# My first fountain pen



## duke851 (May 15, 2013)

After a week of experimenting I decided to have a bash at my first fountain pen. I drew up a fairly simple clip-less design in DeltaCAD to get everything straight in my head. I wanted an easy material to work with so I used the blue straight grained ebonite rod from Exotic blanks. I also bought a Schmidt converter and Jowo #6 fine steel nib.

I used a Prazi SD300 lathe for the machining and a Jet 10141 wood lathe for the final shaping and finishing. I cut all the outside threads using the lathe as I found it far easier than using dies.

I didn't have any real problems except when it came to finishing the end grain of the ebonite. I just could not get it satisfactory with any amount of sanding and polishing so I filled the grain with a couple of coats of thin CA which I then sanded off leaving just the CA in the grain. It then polished up nicely.

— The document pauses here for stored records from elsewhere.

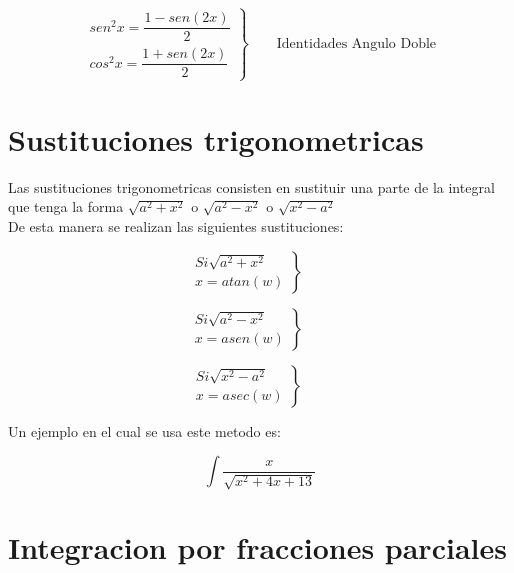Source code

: \documentclass{article}
\begin{document}
\begin{equation}
\left.\begin{aligned}       
sen^2x=\dfrac{1-sen(2x)}{2}\\
cos^2x=\dfrac{1+sen(2x)}{2}
\end{aligned}
\right\}
\qquad \text{Identidades Angulo Doble}
\end{equation}
 
\section{Sustituciones trigonometricas}
 
Las sustituciones  trigonometricas consisten en sustituir una parte de la integral que tenga la forma $\sqrt{a^2+x^2}$ o $\sqrt{a^2-x^2}$ o $\sqrt{x^2-a^2}$\\
 
De esta manera se realizan las siguientes sustituciones:
 
\begin{equation}
\left.\begin{aligned}       
Si \sqrt{a^2+x^2}\\
x=atan(w)
\end{aligned}
\right\}
\qquad \text{}
\end{equation}
 
\begin{equation}
\left.\begin{aligned}       
Si \sqrt{a^2-x^2}\\
x=asen(w)
\end{aligned}
\right\}
\qquad \text{}
\end{equation}
 
\begin{equation}
\left.\begin{aligned}       
Si \sqrt{x^2-a^2}\\
x=asec(w)
\end{aligned}
\right\}
\qquad \text{}
\end{equation}
 
Un ejemplo en el cual se usa este metodo es:
 
\begin{equation}
\int{\dfrac{x}{\sqrt{x^2+4x+13}}}
\end{equation}
 
\section{Integracion por fracciones parciales}
 
\end{document}
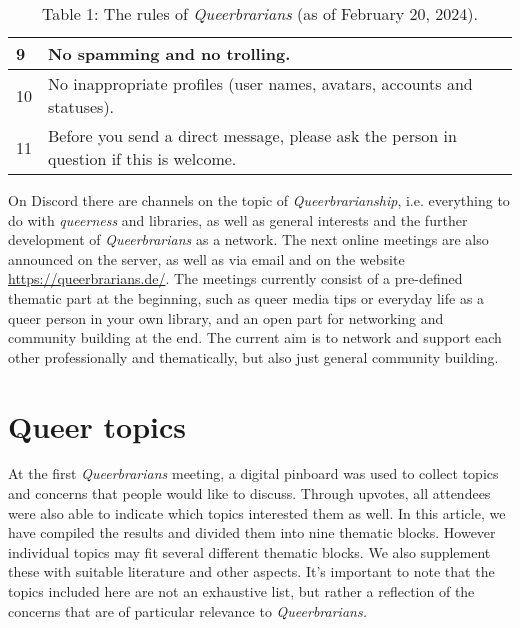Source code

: \documentclass[a4paper,
fontsize=11pt,
oneside,
numbers=noperiodatend,
parskip=half-,
bibliography=totoc,
final
]{scrartcl}
\begin{document}
\begin{table}[h]
\begin{tabular}{|ll|}
\multicolumn{1}{|l|}{9}  & No spamming and no trolling.                                                                                                                                               \\ \hline
\multicolumn{1}{|l|}{10} & No inappropriate profiles (user names, avatars, accounts and statuses).                                                                                                    \\ \hline
\multicolumn{1}{|l|}{11} & Before you send a direct message, please ask the person in question if this is welcome.                                                                                    \\ \hline
\end{tabular}
\caption{Table 1: The rules of \emph{Queerbrarians} (as of February 20, 2024).}
\end{table}

On Discord there are channels on the topic of \emph{Queerbrarianship},
i.e. everything to do with \emph{queerness} and libraries, as well as
general interests and the further development of \emph{Queerbrarians} as
a network. The next online meetings are also announced on the server, as
well as via email and on the website \url{https://queerbrarians.de/}.
The meetings currently consist of a pre-defined thematic part at the
beginning, such as queer media tips or everyday life as a queer person
in your own library, and an open part for networking and community
building at the end. The current aim is to network and support each
other professionally and thematically, but also just general community
building.

\hypertarget{queer-topics}{%
\section{Queer topics}\label{queer-topics}}

At the first \emph{Queerbrarians} meeting, a digital pinboard was used
to collect topics and concerns that people would like to discuss.
Through upvotes, all attendees were also able to indicate which topics
interested them as well. In this article, we have compiled the results
and divided them into nine thematic blocks. However individual topics
may fit several different thematic blocks. We also supplement these with
suitable literature and other aspects. It's important to note that the
topics included here are not an exhaustive list, but rather a reflection
of the concerns that are of particular relevance to
\emph{Queerbrarians.}
\end{document}
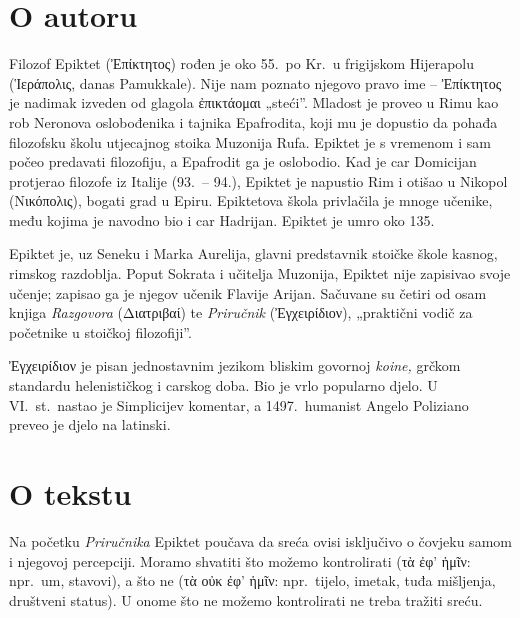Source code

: \section*{O autoru}

Filozof Epiktet \textgreek[variant=ancient]{(Ἐπίκτητος)} rođen je oko 55.\ po Kr.\ u frigijskom Hijerapolu \textgreek[variant=ancient]{(Ἱεράπολις,} danas Pamukkale). Nije nam poznato njegovo pravo ime – \textgreek[variant=ancient]{Ἐπίκτητος} je nadimak izveden od glagola \textgreek[variant=ancient]{ἐπικτάομαι} „steći''. Mladost je proveo u Rimu kao rob Neronova oslobođenika i tajnika Epafrodita, koji mu je dopustio da pohađa filozofsku školu utjecajnog stoika Muzonija Rufa. Epiktet je s vremenom i sam počeo predavati filozofiju, a Epafrodit ga je oslobodio. Kad je car Domicijan protjerao filozofe iz Italije (93.\ – 94.), Epiktet je napustio Rim i otišao u Nikopol \textgreek[variant=ancient]{(Νικόπολις),} bogati grad u Epiru. Epiktetova škola privlačila je mnoge učenike, među kojima je navodno bio i car Hadrijan. Epiktet je umro oko 135. 

Epiktet je, uz Seneku i Marka Aurelija, glavni predstavnik stoičke škole kasnog, rimskog razdoblja. Poput Sokrata i učitelja Muzonija, Epiktet nije zapisivao svoje učenje; zapisao ga je njegov učenik Flavije Arijan. Sačuvane su četiri od osam knjiga \textit{Razgovora} \textgreek[variant=ancient]{(Διατριβαί)} te \textit{Priručnik} \textgreek[variant=ancient]{(Ἐγχειρίδιον),} „praktični vodič za početnike u stoičkoj filozofiji''. 

\textgreek[variant=ancient]{Ἐγχειρίδιον} je pisan jednostavnim jezikom bliskim govornoj \textit{koine,} grčkom standardu helenističkog i carskog doba. Bio je vrlo popularno djelo. U VI.~st.\ nastao je Simplicijev komentar, a 1497.\ humanist Angelo Poliziano preveo je djelo na latinski.

\section*{O tekstu}

Na početku \textit{Priručnika} Epiktet poučava da sreća ovisi isključivo o čovjeku samom i njegovoj percepciji. Moramo shvatiti što možemo kontrolirati \textgreek[variant=ancient]{(τὰ ἐφ' ἡμῖν:} npr.\ um, stavovi), a što ne \textgreek[variant=ancient]{(τὰ οὐκ ἐφ' ἡμῖν:} npr.\ tijelo, imetak, tuđa mišljenja, društveni status). U onome što ne možemo kontrolirati ne treba tražiti sreću.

I already started the next one and it is taking a fraction of the time and I am excited to tweak my basic design a little.

This has been one of the most satisfying things I have done in a while and I have already started my next one but I will use a nice Lucite this time.

I have attached some images and would love to get some feedback.


----------



## Jim15 (May 16, 2013)

Looks awesome.


----------



## George417 (May 16, 2013)

+ one on awesome.


----------